While an angry leopard is extremely dangerous and somewhat likely to hurt you, the most important thing to keep in mind when choosing your rifle, cartridge and bullet is the leopard's small size. A big, fully mature tom will weigh around 150 pounds. A cat 20 pounds lighter may be eminently shootable in some areas, and there are very few areas where cats over 180 pounds might be encountered. But even the rare 200-pound monster is not a large animal compared with elk, moose, buffalo and big bears.
Leopard cartridges, left to right: .270 Winchester, 7x57, 7mm Remington Magnum, .30-06, .300 Winchester Magnum. The leopard is a deer-size animal and is best taken with deer cartridges firing deer bullets.

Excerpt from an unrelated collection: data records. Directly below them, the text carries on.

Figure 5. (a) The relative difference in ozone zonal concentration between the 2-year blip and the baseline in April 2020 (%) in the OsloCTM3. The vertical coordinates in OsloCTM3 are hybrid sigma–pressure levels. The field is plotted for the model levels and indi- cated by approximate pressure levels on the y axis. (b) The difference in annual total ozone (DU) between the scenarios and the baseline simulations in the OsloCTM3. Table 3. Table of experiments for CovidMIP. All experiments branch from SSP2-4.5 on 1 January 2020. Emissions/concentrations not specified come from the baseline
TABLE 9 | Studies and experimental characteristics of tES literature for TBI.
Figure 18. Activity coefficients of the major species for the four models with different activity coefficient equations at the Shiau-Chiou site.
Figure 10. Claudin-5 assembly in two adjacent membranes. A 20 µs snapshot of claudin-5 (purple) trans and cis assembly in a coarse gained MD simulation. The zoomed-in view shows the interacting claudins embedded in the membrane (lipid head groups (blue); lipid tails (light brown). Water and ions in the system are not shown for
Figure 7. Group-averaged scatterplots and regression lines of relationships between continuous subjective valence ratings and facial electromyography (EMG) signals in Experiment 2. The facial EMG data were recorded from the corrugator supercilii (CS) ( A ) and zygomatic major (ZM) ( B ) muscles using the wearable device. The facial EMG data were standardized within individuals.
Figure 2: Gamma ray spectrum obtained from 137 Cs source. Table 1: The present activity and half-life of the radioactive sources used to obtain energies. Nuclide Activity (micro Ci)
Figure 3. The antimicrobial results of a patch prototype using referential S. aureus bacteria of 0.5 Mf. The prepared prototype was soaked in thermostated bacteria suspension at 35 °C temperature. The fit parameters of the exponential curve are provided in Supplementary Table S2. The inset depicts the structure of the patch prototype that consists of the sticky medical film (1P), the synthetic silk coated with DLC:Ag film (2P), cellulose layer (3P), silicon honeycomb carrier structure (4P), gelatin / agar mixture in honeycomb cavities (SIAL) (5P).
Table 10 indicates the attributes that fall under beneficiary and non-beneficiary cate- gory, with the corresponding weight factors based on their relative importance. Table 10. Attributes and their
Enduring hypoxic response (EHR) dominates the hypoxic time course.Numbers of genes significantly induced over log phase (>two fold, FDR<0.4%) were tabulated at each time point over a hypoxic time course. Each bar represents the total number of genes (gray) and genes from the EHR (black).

There remain some African jurisdictions where a .375 is the minimum allowed by law for leopard. If this is the case, obey the law. There are other circumstances where a .375, or even larger, is the only rifle at hand and a leopard becomes available. If this is the case, use what you have. But in consciously choosing your leopard rifle, ignore what the wounded leopard might do to you and think about the ideal rifle, cartridge and bullet for a deer-size animal.
Bigger is not necessarily better. This is because first-shot accuracy is far more important than raw power and because deer-size animals are more effectively taken with deer cartridges and bullets than with cartridges shooting tough bullets designed for game many times larger.
I have personally shot six leopards--not a large number but enough to have opinions. It's a fact I'm not proud of, but nearly 30 years ago I lost the first leopard I shot. I hit him too high with a .375 H&H, and the next morning we lost the spoor. Had I hit him properly, of course, we would have recovered him.
Unlike most varieties of dangerous game, the leopard almost never attacks unless provoked. But if it's wounded or feels cornered it is the most likely of all dangerous game animals to hurt you.
Back then I thought a bigger hammer was always better. Today I'm much less sure of that. My .375 bullet apparently burned right through, doing little damage. Since we didn't recover him we don't know exactly where I hit him, but since he dropped to the shot and lay still for several seconds I can deduce that I creased the spine and stunned him, possibly doing little real damage. I have often wondered if the outcome would have been different if I'd been using a smaller caliber with a fast-opening deer bullet.
Your favorite deer rifle, whether it's a .270, 7mm, .30-06 or a fast .30, is a much better choice for leopard than a big gun. Nor do you need or want an extra-tough bullet. Plain old deer bullets in plain old deer cartridges work just fine. Africa being Africa, you probably want to choose a bullet that is tough enough for some range of game, but you still want that bullet to open up. Good choices, to my thinking, include the Nosler Partition and the new group of tipped and bonded bullets: Hornady InterBond, Nosler AccuBond and Swift Scirocco.
On a baited hunt in 2005 I used a .30-06 with a Scirocco and performance was perfect. The cat came in at very last light, and I took the safest shot at the largest target, the lung shot. The bullet was placed perfectly and expanded well, but the cat still went 30 yards. A couple of weeks later, in South Africa, another hunter wounded a leopard and I was invited on the follow-up with dogs. It ended in a charge, and we got the leopard stopped without injury.